Shareholders of LG Group’s holding company are moving to welcome Koo Kwang-mo, the adopted son of late chairman Koo Bon-moo, as a member of its board this week, industry watchers said Wednesday, paving the way for the transfer of power within one of Korea’s leading conglomerates.

LG Corp plans to hold a shareholders’ meeting on Friday and vote to name the younger Koo as a board member, effectively marking the inauguration of the fourth-generation leadership for the conglomerate.

The late business tycoon died in May at the age of 73, after going through several brain surgeries earlier this year.

He left behind two daughters and Koo Kwang-mo, whom he adopted from his younger brother Koo Bon-neung in 2004. The LG family has handed over power to the chairman’s eldest son whenever there is a transition of leadership since its founding.

Koo Kwang-mo studied at Rochester Institute of Technology and joined LG Group by starting his career at the financial division of LG Electronics in 2006. He also worked at the U.S. arm of LG Electronics and its Changwon-based production line in southeastern Korea.
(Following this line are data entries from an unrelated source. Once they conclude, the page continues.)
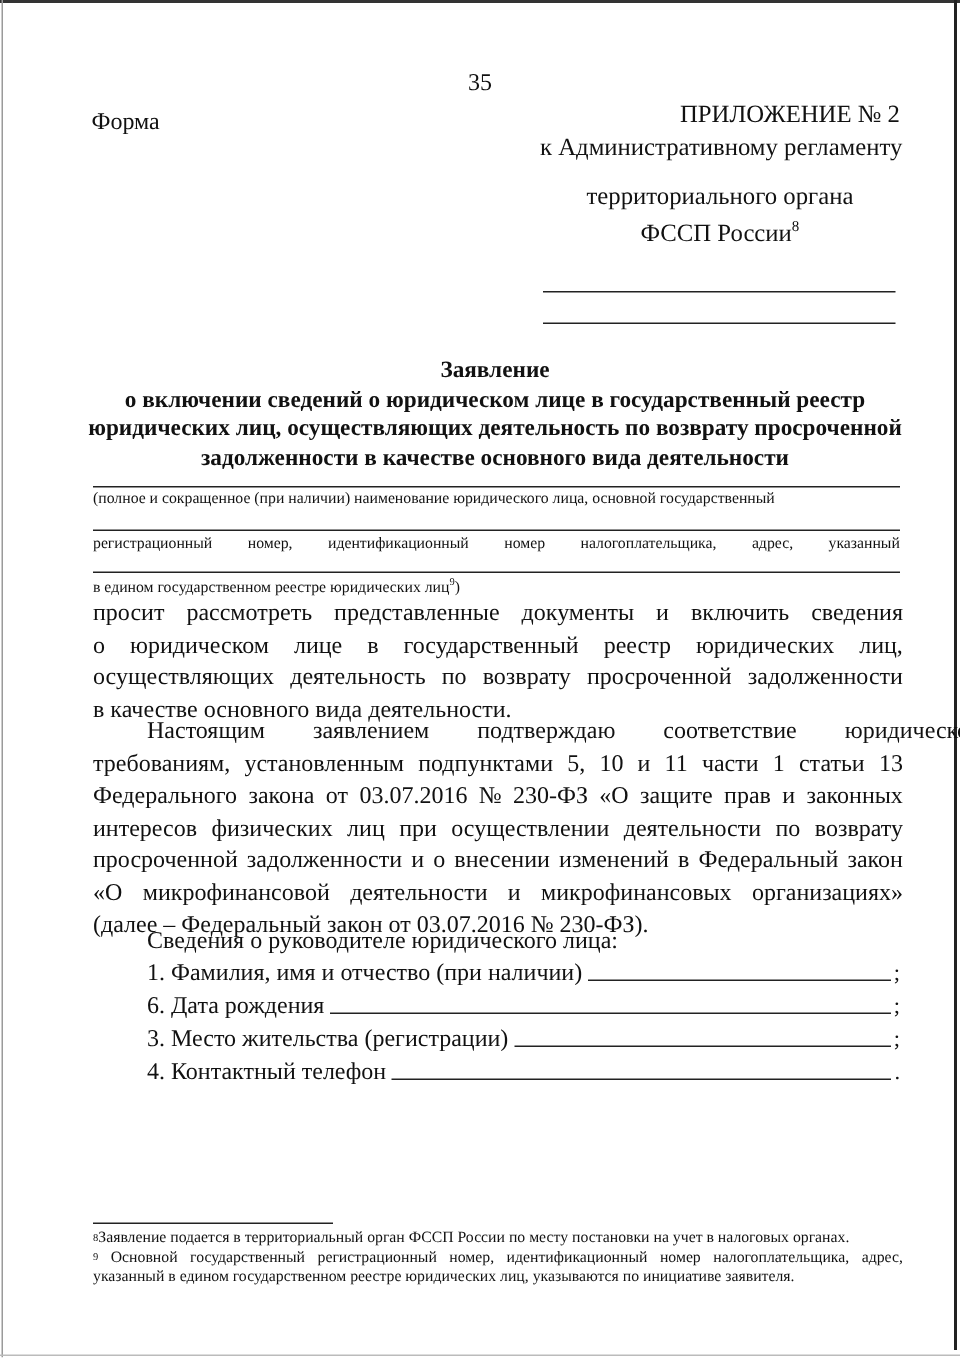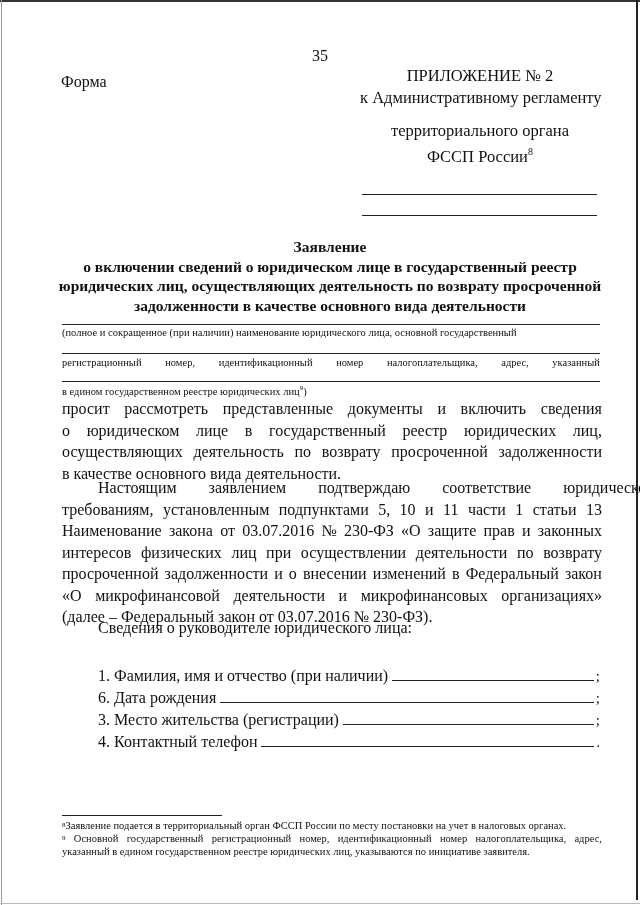"ПРИЛОЖЕНИЕ № 2" .appendix { text-align: center -> right }
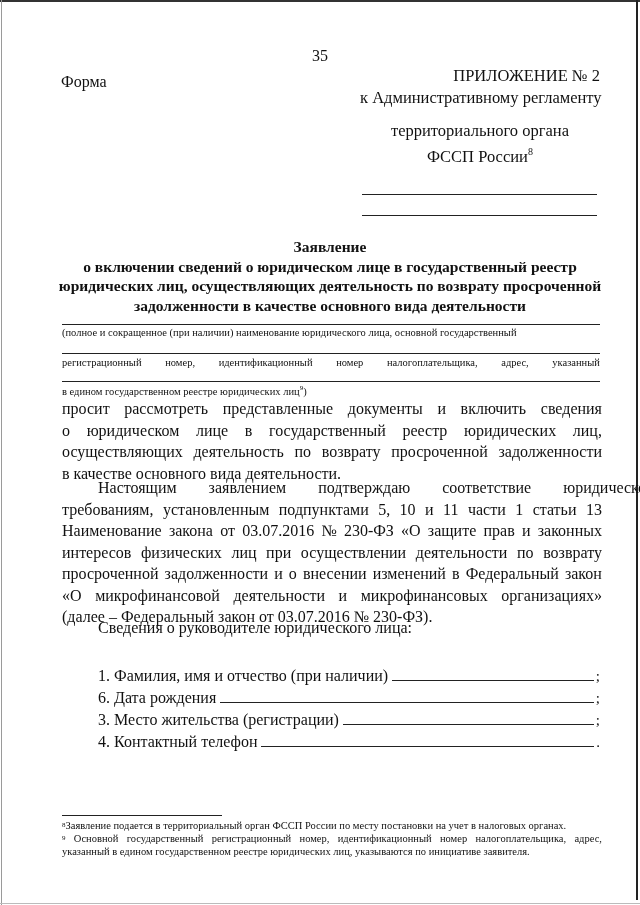"Наименование" span { text: Наименование -> Федерального }
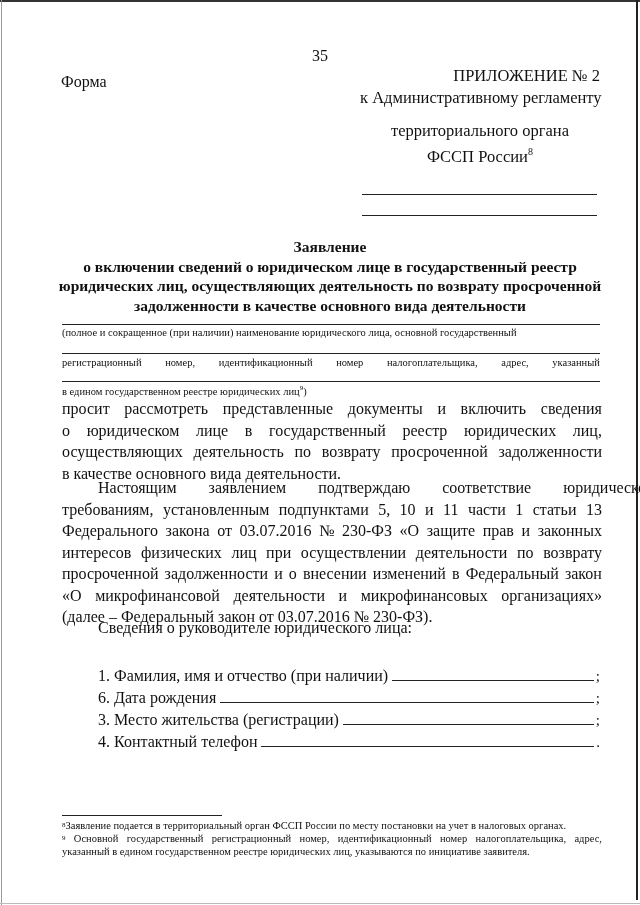"1. Фамилия, имя и отчество" .field { margin-top: 27px -> none }
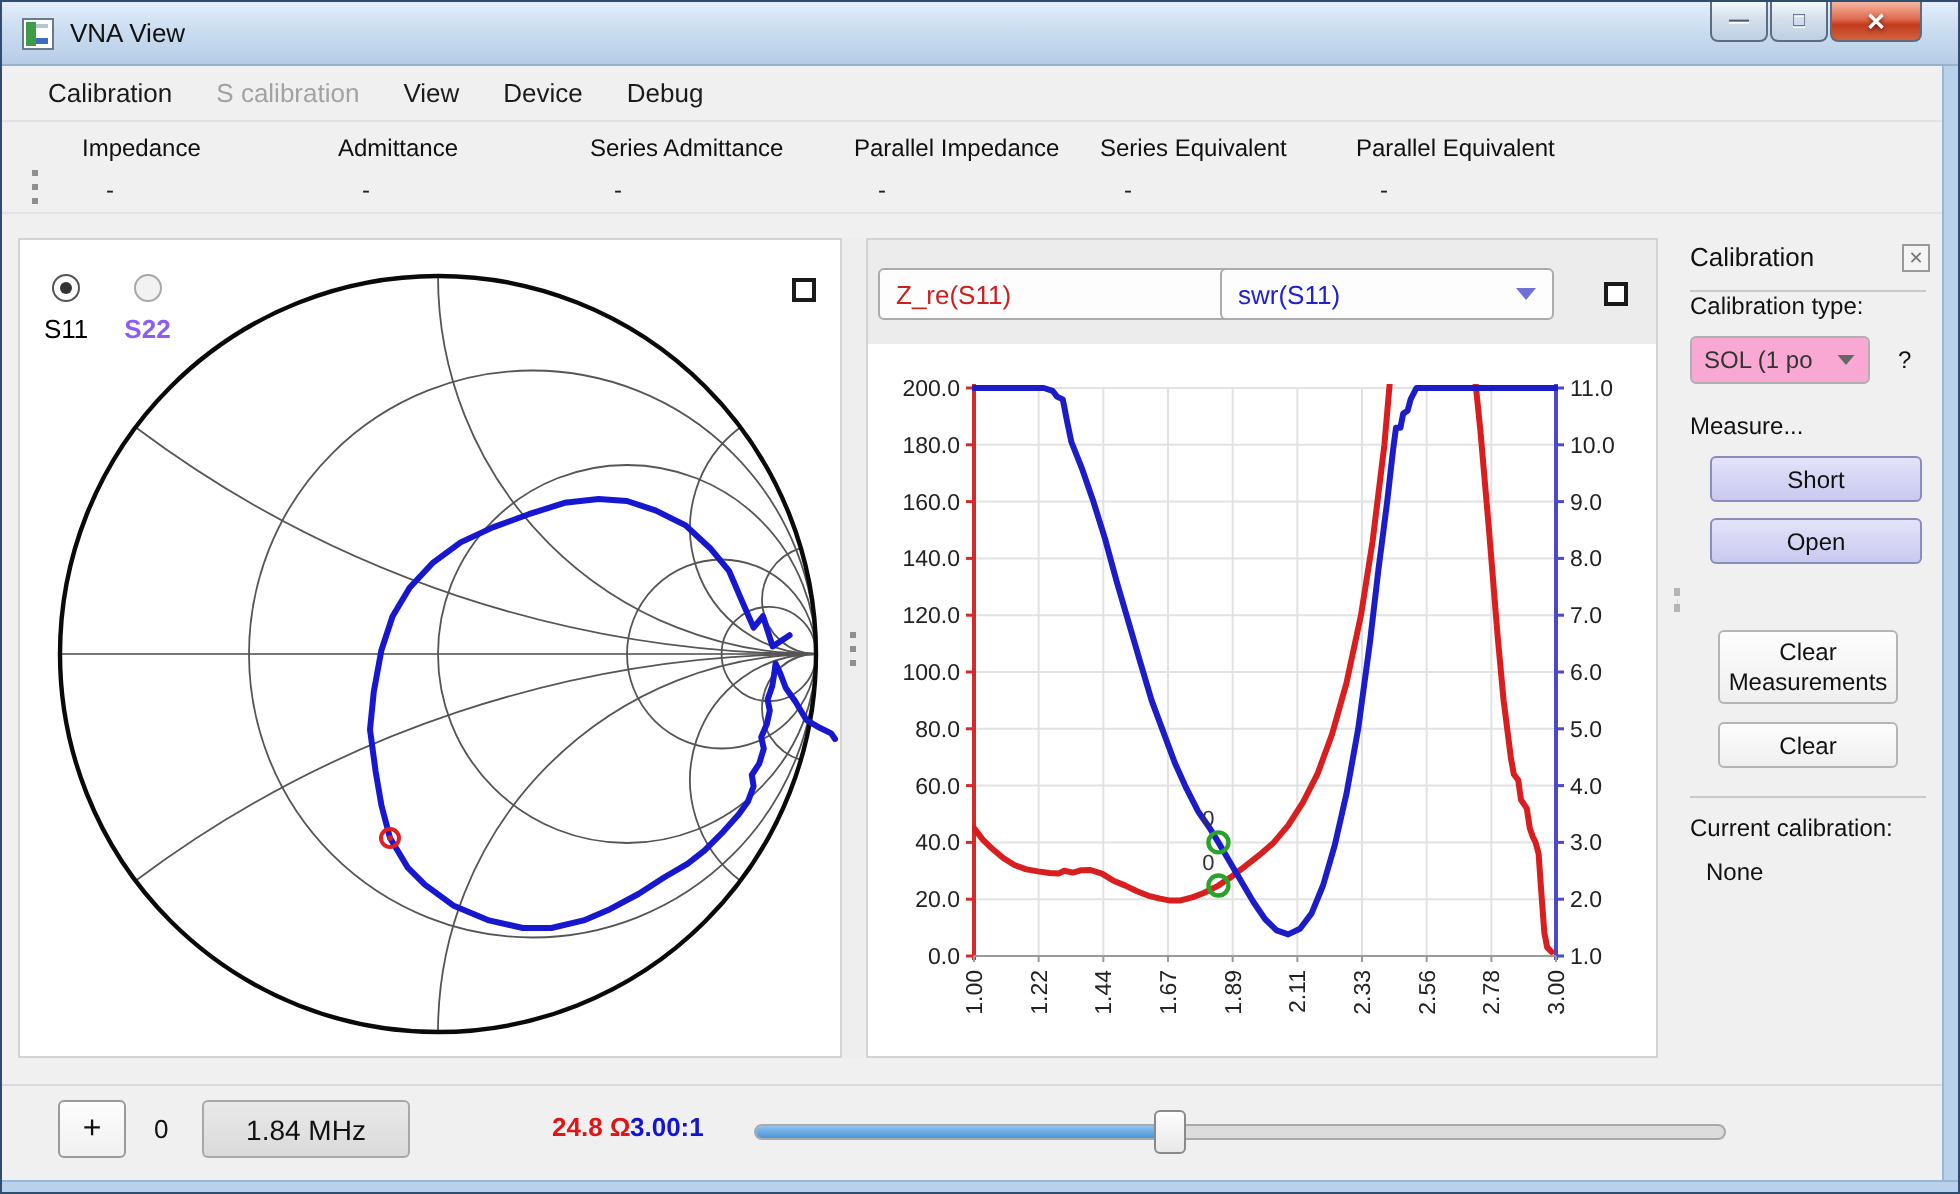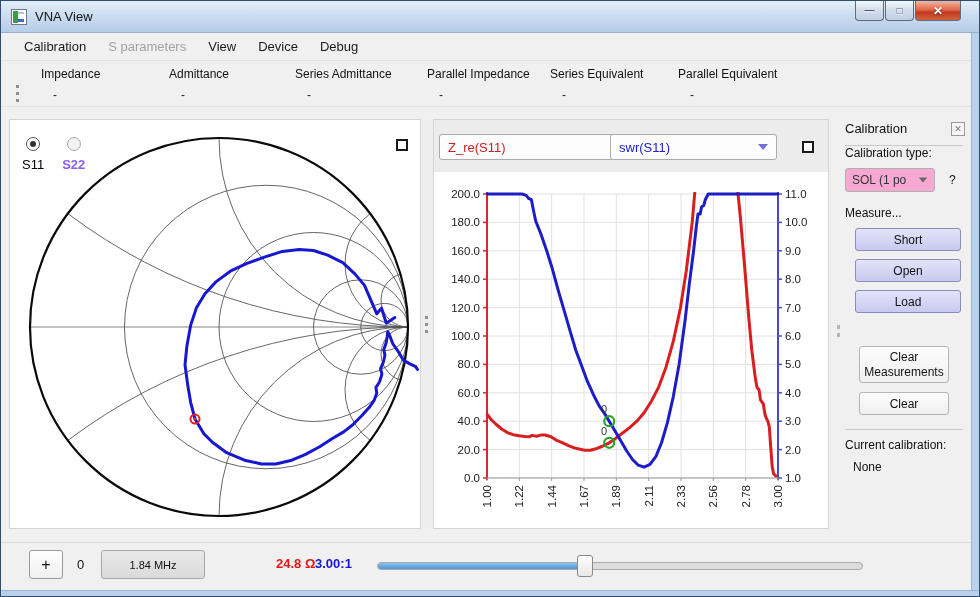"S parameters" span.menu-item { text: parameters -> calibration }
Industry watchers said LG Group did not suffer a major disruption in its business since the late leader’s death, which indicates that the conglomerate maintains a solid decision-making system among its top brass.

Accordingly, Koo Kwang-mo is expected to refrain from making major changes in the leadership structure for the time being.

“The succession was made rather abruptly. Therefore, it is important to seek stability of the group,” an LG Group official said. “Considering this, the current system is likely to continue at least till the end of this year.”

Meanwhile, Koo Bon-joon, the younger brother of the late tycoon, is widely expected to leave LG Group in the near future. He currently holds a 7.72 percent stake in the holding firm.

Industry watchers said one of Koo’s major tasks is to foster new growth engines for the group, especially as LG’s current key businesses, electronics and chemicals, are facing slowed growth.